Data visualization images:
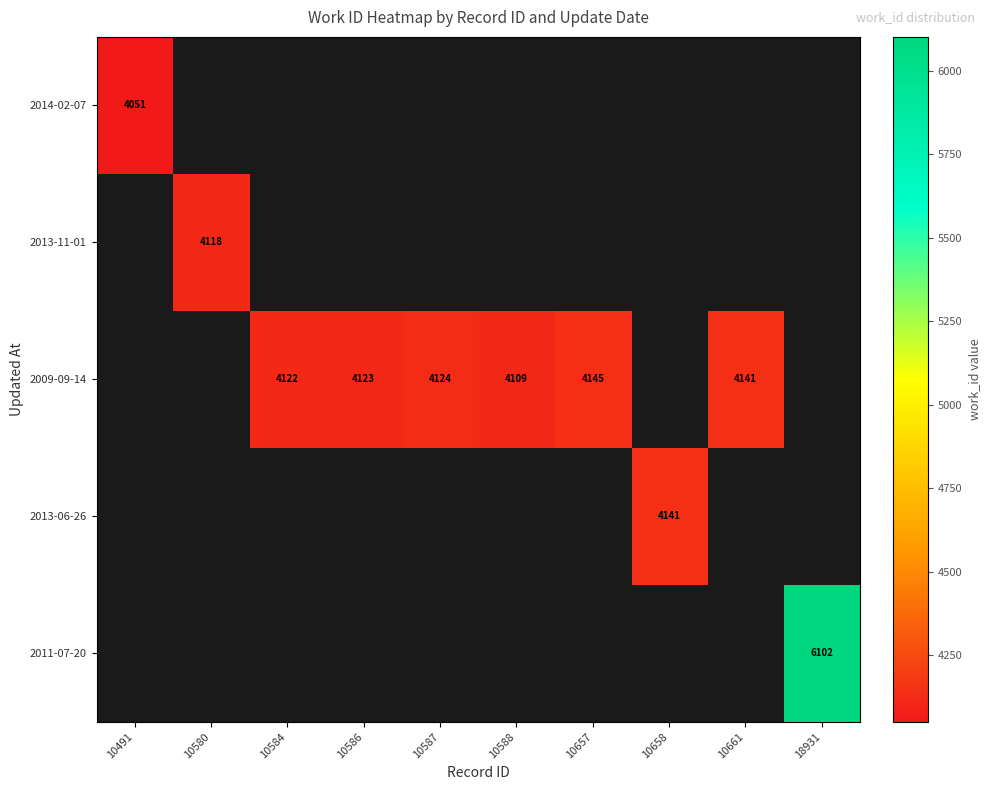

Is it true that 2009-09-14 equals 2498 at 10657?

False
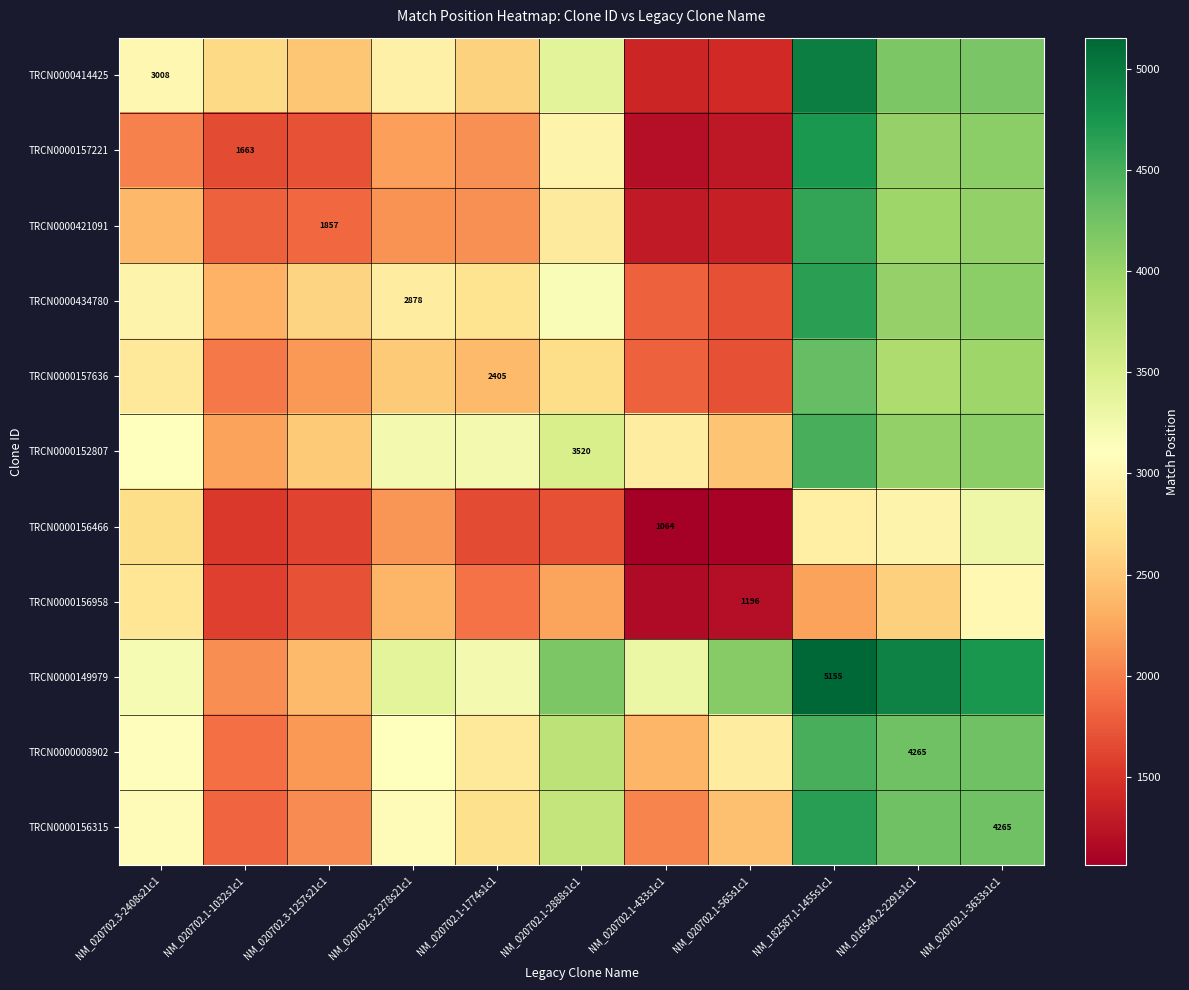

The value of TRCN0000008902 at NM_020702.3-2278s21c1 is 3107.3. True or false?

True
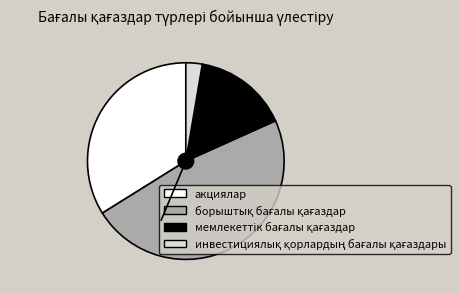

How many segments does this pie chart have?

4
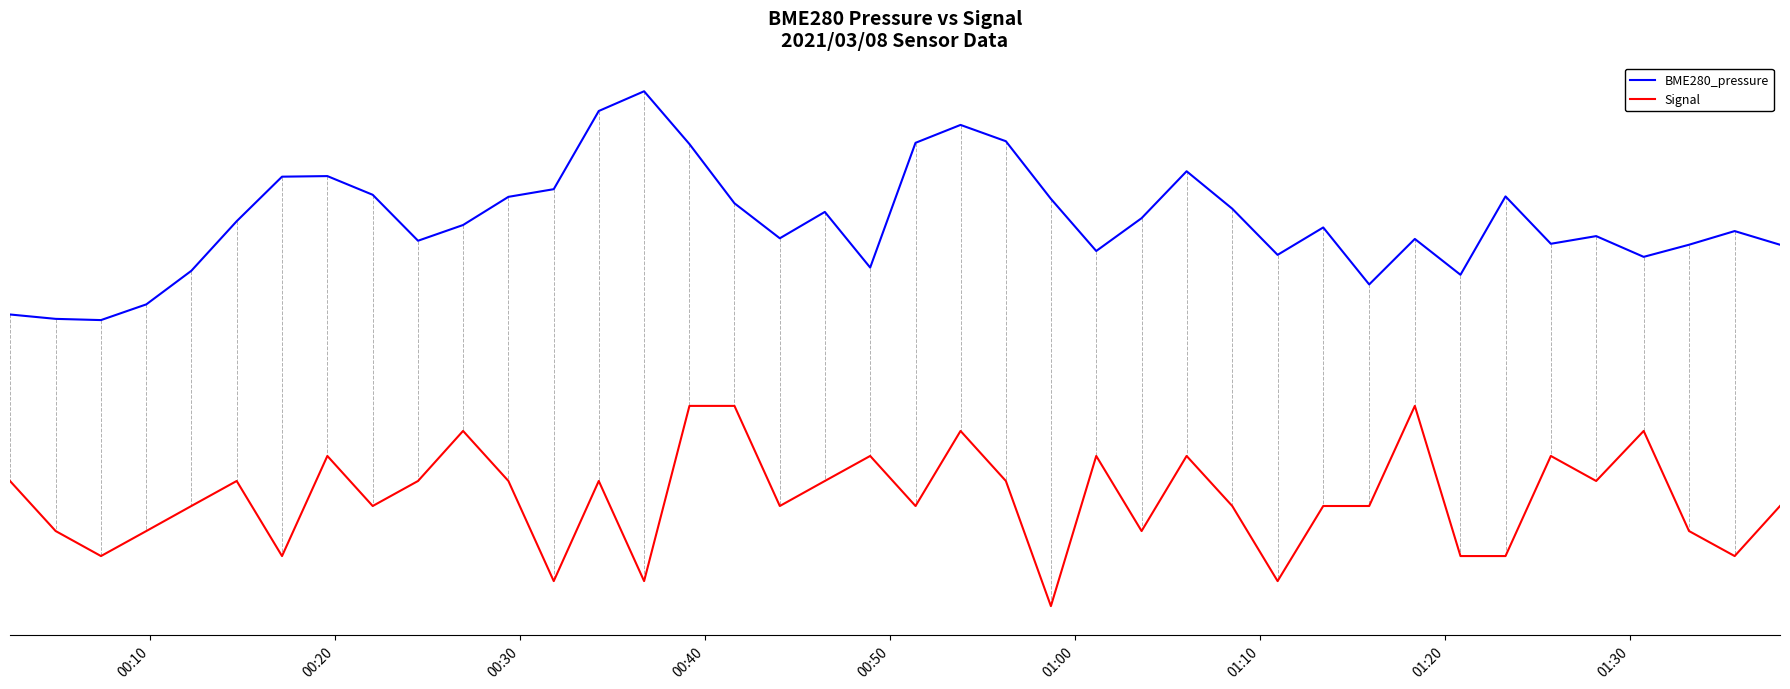

Does the chart have visible grid lines?

No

### WHAT TO DO
In the records, replace "chart" with "graph" wherever it appears and leave everything else unchanged. Omit the pictures from your answer.

### RESPONSE
Is it true that 2009-09-14 equals 2498 at 10657?

False

The value of TRCN0000008902 at NM_020702.3-2278s21c1 is 3107.3. True or false?

True

How many segments does this pie graph have?

4

Does the graph have visible grid lines?

No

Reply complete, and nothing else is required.